* Written task
Repeat every row below word for word, leaving out the pictures.

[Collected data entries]

++++++++++

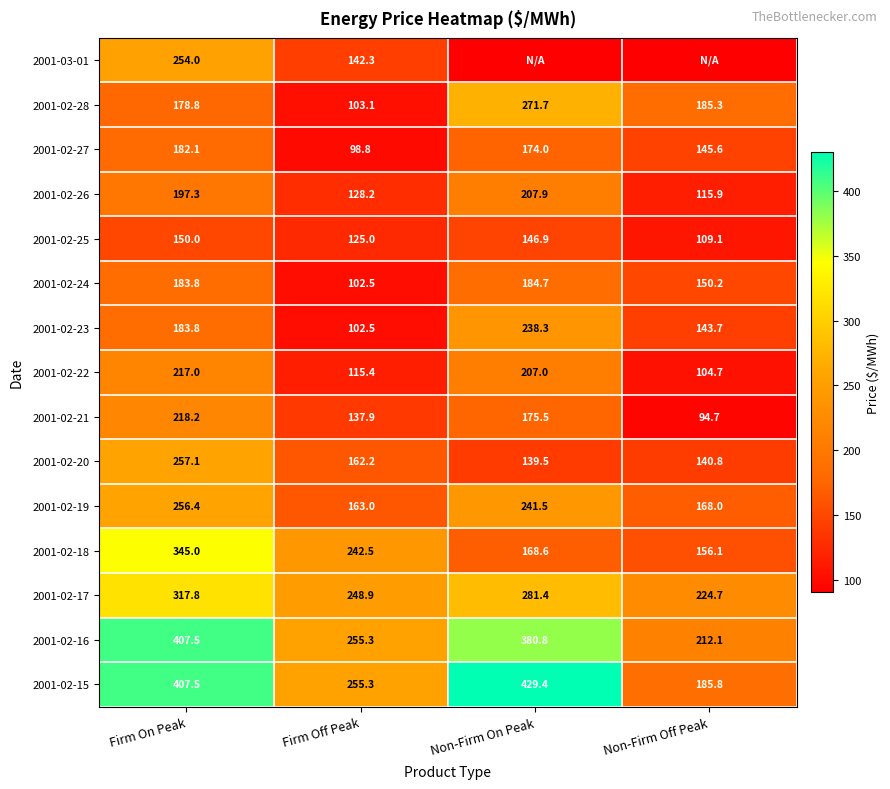

List the labels in order of 2001-02-22 value, largest first.

Firm On Peak, Non-Firm On Peak, Firm Off Peak, Non-Firm Off Peak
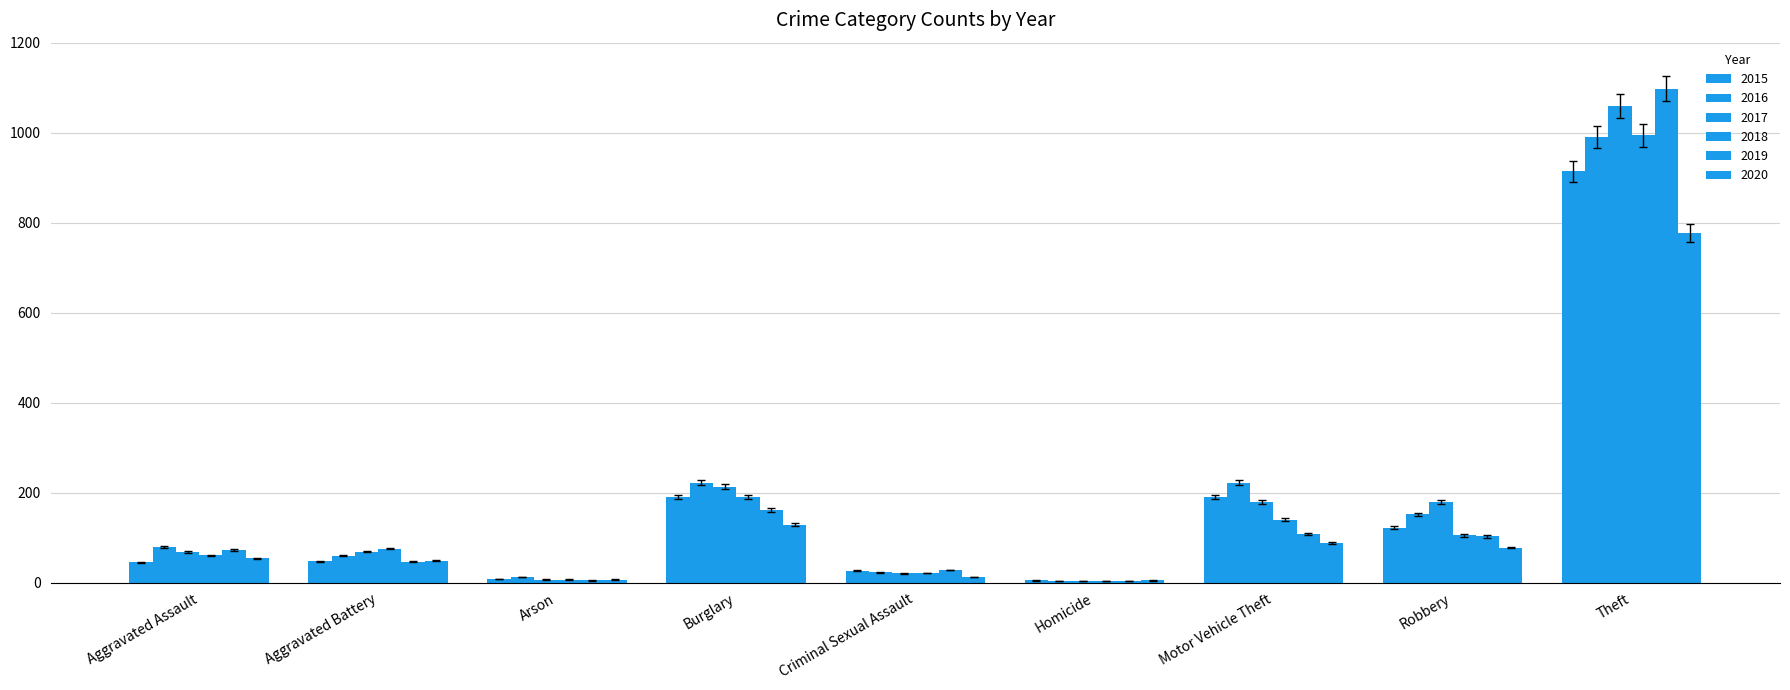

At Aggravated Battery, list the series in order from largest to smallest.

2018, 2017, 2016, 2020, 2019, 2015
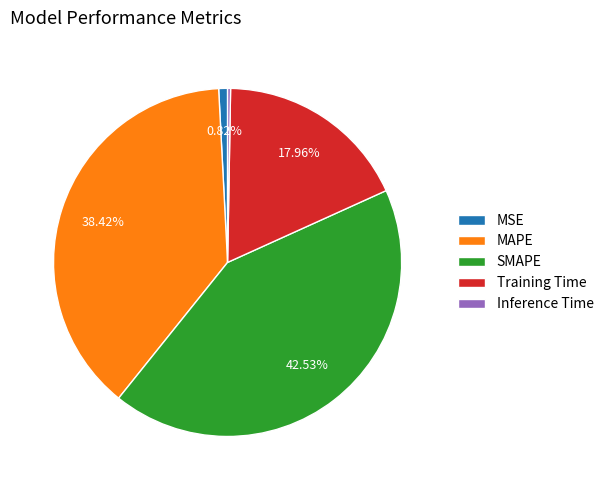

Between MSE and MAPE, which is larger?

MAPE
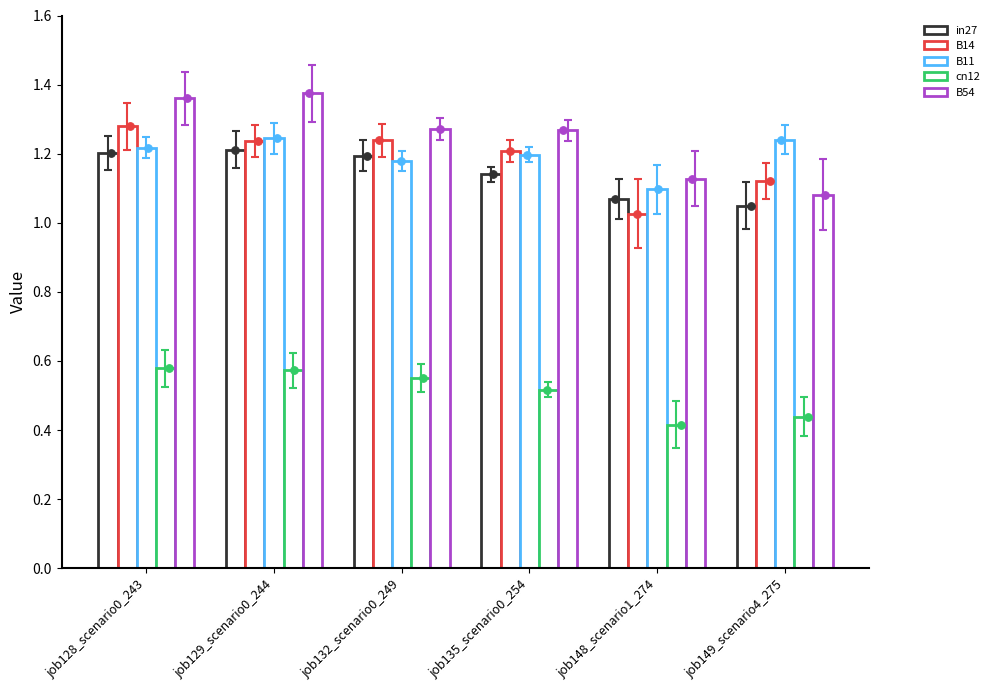

What are all the series names shown in the legend?

in27, B14, B11, cn12, B54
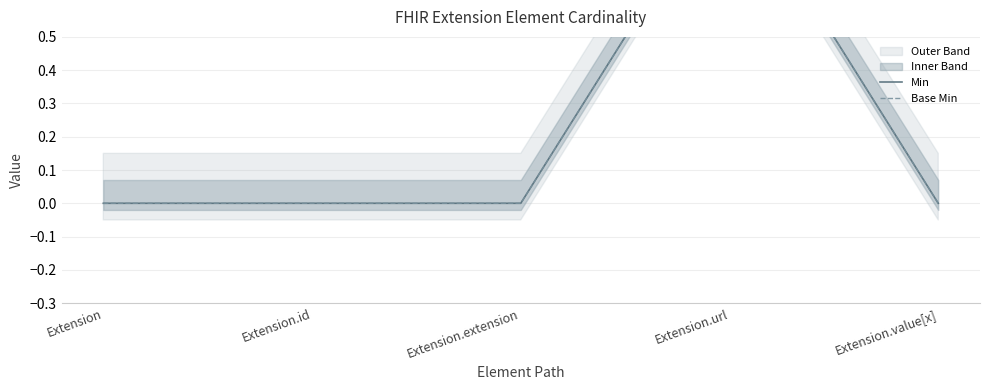

Reading left to right, transcribe all the data shown in this chart.

Min: Extension=0	Extension.id=0	Extension.extension=0	Extension.url=1	Extension.value[x]=0
Base Min: Extension=0	Extension.id=0	Extension.extension=0	Extension.url=1	Extension.value[x]=0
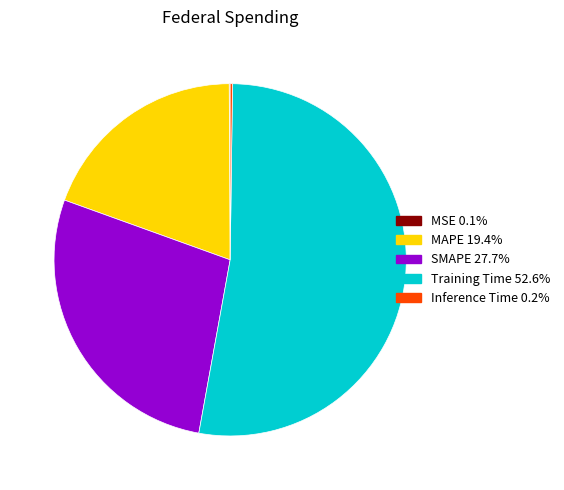

Between MAPE and Training Time, which is larger?

Training Time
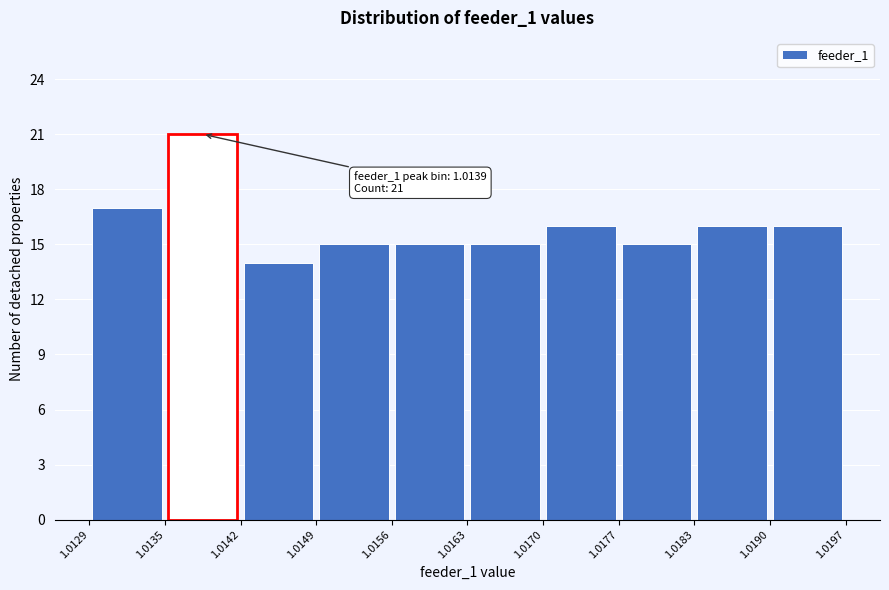

Which range on the x-axis has the tallest bar?

1.0135 to 1.0142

++++++++++

* Written answer
List the labels in order of 2001-02-22 value, largest first.

Firm On Peak, Non-Firm On Peak, Firm Off Peak, Non-Firm Off Peak

At Aggravated Battery, list the series in order from largest to smallest.

2018, 2017, 2016, 2020, 2019, 2015

Between MSE and MAPE, which is larger?

MAPE

What are all the series names shown in the legend?

in27, B14, B11, cn12, B54

Reading left to right, transcribe all the data shown in this chart.

Min: Extension=0	Extension.id=0	Extension.extension=0	Extension.url=1	Extension.value[x]=0
Base Min: Extension=0	Extension.id=0	Extension.extension=0	Extension.url=1	Extension.value[x]=0

Between MAPE and Training Time, which is larger?

Training Time

Which range on the x-axis has the tallest bar?

1.0135 to 1.0142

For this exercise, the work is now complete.